====== Data section ======

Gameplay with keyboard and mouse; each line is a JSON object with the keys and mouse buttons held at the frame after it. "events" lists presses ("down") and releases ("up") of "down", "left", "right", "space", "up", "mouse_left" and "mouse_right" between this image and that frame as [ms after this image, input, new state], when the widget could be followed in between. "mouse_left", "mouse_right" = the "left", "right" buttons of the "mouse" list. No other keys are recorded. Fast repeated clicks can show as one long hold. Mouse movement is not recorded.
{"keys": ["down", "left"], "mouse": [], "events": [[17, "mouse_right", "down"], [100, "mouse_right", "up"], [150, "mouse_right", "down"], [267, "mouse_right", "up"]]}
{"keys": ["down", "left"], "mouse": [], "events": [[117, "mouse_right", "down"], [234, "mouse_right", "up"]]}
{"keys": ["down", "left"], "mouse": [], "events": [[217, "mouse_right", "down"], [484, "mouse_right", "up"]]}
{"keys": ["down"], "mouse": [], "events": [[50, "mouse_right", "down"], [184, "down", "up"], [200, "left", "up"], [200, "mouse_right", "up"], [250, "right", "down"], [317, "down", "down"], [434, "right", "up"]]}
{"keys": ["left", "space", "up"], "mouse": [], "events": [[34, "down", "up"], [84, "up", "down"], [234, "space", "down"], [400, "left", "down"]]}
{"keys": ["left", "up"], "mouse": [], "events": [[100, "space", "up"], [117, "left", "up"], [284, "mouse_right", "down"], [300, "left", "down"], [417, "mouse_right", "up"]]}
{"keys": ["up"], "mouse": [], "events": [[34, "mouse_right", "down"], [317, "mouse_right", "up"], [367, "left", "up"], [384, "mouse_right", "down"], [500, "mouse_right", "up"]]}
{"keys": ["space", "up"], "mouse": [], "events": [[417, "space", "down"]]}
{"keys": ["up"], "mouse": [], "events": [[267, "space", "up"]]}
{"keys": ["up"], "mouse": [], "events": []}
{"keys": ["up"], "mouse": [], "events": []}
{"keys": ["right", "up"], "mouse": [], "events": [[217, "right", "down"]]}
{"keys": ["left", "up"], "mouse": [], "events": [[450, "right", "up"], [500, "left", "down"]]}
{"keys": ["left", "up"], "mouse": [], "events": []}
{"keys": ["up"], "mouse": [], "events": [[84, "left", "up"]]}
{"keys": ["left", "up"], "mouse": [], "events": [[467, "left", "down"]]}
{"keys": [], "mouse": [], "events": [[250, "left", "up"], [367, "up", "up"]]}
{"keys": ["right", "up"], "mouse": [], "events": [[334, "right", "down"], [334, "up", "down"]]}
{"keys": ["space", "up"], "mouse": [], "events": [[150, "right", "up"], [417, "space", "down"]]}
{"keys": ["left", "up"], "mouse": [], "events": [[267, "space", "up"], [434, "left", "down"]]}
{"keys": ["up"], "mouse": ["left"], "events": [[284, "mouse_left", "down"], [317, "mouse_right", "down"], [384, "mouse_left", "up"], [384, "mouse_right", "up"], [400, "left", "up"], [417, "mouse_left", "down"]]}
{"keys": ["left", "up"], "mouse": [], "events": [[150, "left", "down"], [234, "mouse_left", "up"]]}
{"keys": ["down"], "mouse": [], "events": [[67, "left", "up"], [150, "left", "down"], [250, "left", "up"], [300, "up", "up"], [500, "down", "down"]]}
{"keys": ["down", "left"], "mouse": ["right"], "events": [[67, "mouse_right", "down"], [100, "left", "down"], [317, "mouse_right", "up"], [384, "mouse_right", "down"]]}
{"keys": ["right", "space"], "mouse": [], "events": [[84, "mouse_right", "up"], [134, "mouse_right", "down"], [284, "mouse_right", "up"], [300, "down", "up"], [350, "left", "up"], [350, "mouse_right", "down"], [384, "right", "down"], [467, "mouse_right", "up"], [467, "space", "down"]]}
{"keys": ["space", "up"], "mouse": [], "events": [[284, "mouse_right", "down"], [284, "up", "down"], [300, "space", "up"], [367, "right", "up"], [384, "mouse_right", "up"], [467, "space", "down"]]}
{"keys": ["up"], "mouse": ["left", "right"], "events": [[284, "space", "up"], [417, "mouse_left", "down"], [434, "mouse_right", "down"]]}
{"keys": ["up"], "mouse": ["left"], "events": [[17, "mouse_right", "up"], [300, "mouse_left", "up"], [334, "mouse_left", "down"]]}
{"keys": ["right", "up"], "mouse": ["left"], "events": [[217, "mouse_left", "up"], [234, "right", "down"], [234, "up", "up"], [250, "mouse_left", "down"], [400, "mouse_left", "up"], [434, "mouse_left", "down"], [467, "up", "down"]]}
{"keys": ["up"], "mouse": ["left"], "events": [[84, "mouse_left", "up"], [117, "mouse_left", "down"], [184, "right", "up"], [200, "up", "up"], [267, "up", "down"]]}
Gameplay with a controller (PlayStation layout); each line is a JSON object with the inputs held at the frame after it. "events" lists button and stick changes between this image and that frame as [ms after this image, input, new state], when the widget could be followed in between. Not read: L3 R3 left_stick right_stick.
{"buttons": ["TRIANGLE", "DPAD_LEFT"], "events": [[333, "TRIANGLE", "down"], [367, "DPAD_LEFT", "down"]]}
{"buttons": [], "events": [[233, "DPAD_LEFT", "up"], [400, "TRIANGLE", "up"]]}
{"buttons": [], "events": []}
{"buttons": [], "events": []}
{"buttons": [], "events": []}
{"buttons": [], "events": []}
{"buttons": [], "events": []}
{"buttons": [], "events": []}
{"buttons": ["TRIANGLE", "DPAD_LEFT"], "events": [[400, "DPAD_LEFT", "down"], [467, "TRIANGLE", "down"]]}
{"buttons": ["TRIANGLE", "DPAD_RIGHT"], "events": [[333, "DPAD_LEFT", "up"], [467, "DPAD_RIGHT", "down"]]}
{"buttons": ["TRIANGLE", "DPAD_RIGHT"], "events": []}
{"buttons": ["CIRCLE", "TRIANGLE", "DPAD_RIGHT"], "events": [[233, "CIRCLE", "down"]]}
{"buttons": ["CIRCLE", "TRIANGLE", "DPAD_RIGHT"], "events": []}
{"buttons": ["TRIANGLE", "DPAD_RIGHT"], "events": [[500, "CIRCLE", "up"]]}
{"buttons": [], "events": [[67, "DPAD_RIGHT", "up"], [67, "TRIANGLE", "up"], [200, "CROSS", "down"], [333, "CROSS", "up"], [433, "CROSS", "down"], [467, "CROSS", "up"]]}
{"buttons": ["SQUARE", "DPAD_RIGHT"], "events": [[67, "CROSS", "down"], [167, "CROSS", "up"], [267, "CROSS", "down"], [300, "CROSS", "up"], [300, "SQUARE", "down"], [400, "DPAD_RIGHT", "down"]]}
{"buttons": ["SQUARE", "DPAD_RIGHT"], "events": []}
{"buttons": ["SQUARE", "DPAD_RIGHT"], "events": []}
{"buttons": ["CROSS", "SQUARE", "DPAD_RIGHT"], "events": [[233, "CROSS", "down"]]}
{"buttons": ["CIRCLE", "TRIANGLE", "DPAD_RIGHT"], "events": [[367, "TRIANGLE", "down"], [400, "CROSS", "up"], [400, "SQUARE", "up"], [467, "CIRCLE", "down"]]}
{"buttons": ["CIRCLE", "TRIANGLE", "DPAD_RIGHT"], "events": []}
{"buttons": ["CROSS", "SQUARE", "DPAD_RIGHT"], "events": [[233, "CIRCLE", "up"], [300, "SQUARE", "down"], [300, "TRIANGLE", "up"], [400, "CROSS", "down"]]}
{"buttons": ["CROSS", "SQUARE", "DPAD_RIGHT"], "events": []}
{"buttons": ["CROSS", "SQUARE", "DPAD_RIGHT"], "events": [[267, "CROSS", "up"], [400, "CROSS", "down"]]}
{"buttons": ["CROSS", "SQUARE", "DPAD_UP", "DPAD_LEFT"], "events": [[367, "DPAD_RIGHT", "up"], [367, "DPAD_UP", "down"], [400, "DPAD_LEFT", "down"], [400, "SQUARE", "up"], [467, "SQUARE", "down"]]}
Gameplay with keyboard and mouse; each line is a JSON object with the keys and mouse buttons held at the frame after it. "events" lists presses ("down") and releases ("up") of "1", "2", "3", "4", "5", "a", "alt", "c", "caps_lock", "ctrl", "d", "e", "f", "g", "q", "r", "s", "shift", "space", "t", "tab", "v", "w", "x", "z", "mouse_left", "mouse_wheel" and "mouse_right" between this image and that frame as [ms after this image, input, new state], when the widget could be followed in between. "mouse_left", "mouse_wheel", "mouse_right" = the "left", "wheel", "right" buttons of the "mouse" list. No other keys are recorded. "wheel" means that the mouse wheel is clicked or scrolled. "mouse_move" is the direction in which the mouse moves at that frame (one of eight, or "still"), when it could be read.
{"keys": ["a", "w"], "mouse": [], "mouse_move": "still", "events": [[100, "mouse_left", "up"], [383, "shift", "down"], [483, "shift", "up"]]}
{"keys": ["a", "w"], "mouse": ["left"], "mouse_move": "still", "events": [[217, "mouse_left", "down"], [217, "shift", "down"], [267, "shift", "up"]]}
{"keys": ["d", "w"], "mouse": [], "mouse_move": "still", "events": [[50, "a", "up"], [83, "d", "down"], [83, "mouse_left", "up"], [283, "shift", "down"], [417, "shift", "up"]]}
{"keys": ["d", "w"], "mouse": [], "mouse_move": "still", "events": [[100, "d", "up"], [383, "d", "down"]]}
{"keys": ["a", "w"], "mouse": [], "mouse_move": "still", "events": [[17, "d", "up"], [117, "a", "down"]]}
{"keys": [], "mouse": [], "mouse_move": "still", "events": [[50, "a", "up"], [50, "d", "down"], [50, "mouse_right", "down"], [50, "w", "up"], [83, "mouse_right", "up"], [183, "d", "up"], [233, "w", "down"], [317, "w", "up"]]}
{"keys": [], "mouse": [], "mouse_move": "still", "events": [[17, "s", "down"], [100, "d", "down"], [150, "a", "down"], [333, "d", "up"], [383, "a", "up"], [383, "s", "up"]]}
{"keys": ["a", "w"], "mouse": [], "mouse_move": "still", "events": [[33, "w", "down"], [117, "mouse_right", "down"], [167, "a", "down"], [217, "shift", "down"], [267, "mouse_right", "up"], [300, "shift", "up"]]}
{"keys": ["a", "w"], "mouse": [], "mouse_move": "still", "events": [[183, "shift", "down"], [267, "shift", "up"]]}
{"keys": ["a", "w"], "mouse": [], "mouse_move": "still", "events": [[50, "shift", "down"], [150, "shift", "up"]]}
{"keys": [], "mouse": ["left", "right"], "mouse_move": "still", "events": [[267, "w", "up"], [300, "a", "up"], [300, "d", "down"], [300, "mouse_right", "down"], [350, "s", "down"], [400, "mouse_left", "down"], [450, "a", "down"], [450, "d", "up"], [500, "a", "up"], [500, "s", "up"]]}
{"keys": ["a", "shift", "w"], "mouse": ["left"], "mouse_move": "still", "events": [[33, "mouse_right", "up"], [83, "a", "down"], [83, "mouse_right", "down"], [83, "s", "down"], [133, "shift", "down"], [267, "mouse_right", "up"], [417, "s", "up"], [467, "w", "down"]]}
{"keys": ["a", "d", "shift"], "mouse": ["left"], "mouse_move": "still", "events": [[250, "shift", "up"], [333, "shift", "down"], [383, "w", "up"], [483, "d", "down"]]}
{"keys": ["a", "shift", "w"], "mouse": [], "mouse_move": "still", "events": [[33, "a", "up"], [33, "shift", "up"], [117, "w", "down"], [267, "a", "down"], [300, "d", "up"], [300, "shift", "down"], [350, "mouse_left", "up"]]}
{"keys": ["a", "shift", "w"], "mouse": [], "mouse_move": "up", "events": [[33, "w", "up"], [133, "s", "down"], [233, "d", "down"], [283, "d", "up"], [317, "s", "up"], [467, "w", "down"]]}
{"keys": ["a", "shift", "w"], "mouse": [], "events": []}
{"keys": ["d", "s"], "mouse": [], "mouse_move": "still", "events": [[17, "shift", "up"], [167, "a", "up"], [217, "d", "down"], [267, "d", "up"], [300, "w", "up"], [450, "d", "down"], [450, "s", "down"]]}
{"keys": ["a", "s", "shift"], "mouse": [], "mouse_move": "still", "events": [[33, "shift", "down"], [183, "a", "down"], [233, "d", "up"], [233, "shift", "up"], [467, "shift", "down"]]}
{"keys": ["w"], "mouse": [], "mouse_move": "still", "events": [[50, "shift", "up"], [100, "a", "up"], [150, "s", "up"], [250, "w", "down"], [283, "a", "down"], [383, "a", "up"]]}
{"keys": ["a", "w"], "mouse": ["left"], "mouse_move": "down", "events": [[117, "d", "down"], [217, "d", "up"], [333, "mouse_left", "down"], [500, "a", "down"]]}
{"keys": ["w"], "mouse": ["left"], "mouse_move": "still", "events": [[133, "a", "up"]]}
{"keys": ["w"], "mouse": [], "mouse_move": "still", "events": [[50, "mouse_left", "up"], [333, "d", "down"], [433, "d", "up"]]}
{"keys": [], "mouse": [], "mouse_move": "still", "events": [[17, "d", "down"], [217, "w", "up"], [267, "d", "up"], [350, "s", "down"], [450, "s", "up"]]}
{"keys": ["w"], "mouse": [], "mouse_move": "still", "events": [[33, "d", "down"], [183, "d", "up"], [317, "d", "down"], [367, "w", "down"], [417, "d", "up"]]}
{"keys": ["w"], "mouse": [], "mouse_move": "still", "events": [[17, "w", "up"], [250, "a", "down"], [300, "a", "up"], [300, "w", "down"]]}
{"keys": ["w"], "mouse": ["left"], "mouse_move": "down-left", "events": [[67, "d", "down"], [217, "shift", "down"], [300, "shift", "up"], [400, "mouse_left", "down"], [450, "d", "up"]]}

======

What the exercise asks -> Which lines of the records contain "read"? Show each of them.

Result ->
Gameplay with a controller (PlayStation layout); each line is a JSON object with the inputs held at the frame after it. "events" lists button and stick changes between this image and that frame as [ms after this image, input, new state], when the widget could be followed in between. Not read: L3 R3 left_stick right_stick.
Gameplay with keyboard and mouse; each line is a JSON object with the keys and mouse buttons held at the frame after it. "events" lists presses ("down") and releases ("up") of "1", "2", "3", "4", "5", "a", "alt", "c", "caps_lock", "ctrl", "d", "e", "f", "g", "q", "r", "s", "shift", "space", "t", "tab", "v", "w", "x", "z", "mouse_left", "mouse_wheel" and "mouse_right" between this image and that frame as [ms after this image, input, new state], when the widget could be followed in between. "mouse_left", "mouse_wheel", "mouse_right" = the "left", "wheel", "right" buttons of the "mouse" list. No other keys are recorded. "wheel" means that the mouse wheel is clicked or scrolled. "mouse_move" is the direction in which the mouse moves at that frame (one of eight, or "still"), when it could be read.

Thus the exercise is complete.